Кодекс поведения блондинки - Наталья Александрова 15 стр.


Правда, Антонина Кузьминична очень любила поговорить, и иногда мне приходилось волевым решением прекращать наши разговоры, чтобы приступить к неотложным работам по саду.

Конечно, соседку можно понять – в своем доме ей не с кем было словом перемолвиться, и я была, по сути дела, ее единственным собеседником.

Что удивительно – она никогда не жаловалась на свою невестку. И никогда о ней не сплетничала. Единственное, за что Антонина Кузьминична невестку все же иногда осуждала, – это за ее равнодушное отношение к собственному саду, за отсутствие интереса к цветам и кустарникам.

– Василиса! – повторила Антонина Кузьминична и еще выше поднялась над забором. – Как хорошо, что ты вернулась! А то я так переживала за твои цветы!..

Мне совсем не хотелось, чтобы кто-то узнал о моем сегодняшнем визите, поэтому я сделала соседке знак подойти к нашему обычному месту. Там нас, по крайней мере, никто не заметит. Она радостно закивала и тут же исчезла за забором.

Я нырнула в кусты жимолости и нашла знакомую щель в заборе.
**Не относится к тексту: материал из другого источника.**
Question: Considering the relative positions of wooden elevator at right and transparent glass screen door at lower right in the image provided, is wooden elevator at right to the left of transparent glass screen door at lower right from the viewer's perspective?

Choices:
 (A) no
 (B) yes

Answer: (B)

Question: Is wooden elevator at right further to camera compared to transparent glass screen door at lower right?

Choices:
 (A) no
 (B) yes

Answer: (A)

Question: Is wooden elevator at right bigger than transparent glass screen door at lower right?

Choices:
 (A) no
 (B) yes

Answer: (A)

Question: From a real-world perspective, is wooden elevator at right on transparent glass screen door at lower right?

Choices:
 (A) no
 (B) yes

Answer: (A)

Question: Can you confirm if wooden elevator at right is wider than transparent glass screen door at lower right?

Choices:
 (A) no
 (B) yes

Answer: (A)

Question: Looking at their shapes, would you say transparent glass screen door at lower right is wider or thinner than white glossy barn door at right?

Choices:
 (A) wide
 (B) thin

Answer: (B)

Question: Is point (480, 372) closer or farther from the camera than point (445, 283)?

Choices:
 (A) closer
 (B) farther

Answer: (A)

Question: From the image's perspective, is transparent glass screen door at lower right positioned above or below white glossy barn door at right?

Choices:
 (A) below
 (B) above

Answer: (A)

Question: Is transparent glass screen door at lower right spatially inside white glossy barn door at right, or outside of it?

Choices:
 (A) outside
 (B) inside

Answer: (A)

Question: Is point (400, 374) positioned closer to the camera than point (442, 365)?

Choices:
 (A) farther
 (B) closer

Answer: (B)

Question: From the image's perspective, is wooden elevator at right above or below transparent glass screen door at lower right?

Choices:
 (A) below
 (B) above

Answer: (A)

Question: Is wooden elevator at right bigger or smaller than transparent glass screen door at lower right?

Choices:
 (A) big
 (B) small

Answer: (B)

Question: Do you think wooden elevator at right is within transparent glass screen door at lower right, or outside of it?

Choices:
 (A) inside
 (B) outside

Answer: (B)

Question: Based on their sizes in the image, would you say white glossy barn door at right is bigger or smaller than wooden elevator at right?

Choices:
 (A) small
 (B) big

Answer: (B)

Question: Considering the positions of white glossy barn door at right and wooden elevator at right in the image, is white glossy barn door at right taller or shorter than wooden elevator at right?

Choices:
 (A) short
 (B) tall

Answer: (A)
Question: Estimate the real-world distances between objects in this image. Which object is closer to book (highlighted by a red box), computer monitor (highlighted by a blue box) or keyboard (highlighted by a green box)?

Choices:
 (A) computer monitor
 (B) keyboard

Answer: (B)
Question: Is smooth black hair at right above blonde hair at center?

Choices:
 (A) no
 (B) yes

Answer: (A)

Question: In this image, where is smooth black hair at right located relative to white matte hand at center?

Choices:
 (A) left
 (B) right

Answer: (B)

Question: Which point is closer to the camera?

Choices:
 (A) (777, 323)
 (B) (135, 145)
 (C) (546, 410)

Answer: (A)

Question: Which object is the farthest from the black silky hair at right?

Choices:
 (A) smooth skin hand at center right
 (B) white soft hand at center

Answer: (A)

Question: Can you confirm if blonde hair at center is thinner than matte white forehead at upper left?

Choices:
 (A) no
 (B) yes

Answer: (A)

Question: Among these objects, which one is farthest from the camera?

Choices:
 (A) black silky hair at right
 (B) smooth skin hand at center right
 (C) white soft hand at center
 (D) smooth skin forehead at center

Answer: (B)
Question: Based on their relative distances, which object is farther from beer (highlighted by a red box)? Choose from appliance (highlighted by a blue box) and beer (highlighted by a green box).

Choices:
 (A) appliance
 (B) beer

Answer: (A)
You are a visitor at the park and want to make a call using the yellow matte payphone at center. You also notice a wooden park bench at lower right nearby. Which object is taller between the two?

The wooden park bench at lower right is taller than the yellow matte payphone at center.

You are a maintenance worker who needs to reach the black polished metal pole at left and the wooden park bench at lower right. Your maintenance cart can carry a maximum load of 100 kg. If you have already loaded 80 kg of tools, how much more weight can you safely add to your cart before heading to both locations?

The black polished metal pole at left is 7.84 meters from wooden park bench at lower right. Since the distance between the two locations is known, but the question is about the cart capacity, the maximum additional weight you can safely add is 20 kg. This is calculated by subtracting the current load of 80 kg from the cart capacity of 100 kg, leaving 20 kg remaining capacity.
Соседка уже заглядывала в нее со своей стороны.

– Без тебя никто не ухаживал за садом! – поспешила сообщить мне Антонина Кузьминична. – Эта Ольга… можешь себе представить, она вообще ни разу не подошла к цветам!..

– Да уж знаю… – пробормотала я неприязненно. – По виду цветов я сразу это поняла!

– Ну, еще не все потеряно! – Соседка заметила мой подавленный вид и решила меня немного поддержать. – Если ты возьмешься за дело, многие растения можно спасти…

– Об этом пока рано говорить! – отмахнулась я. – Прежде мне нужно разобраться с мужем…

– Да, да… – закивала Антонина Кузьминична, – но может быть, теперь, после того как этой Ольги… не стало… вы с ним помиритесь?

– Вряд ли… – я понурилась. – Очень уж по-свински он со мной обошелся… Антонина Кузьминична, а в тот день, когда… как вы выразились… этой женщины не стало… вы ничего особенного не видели?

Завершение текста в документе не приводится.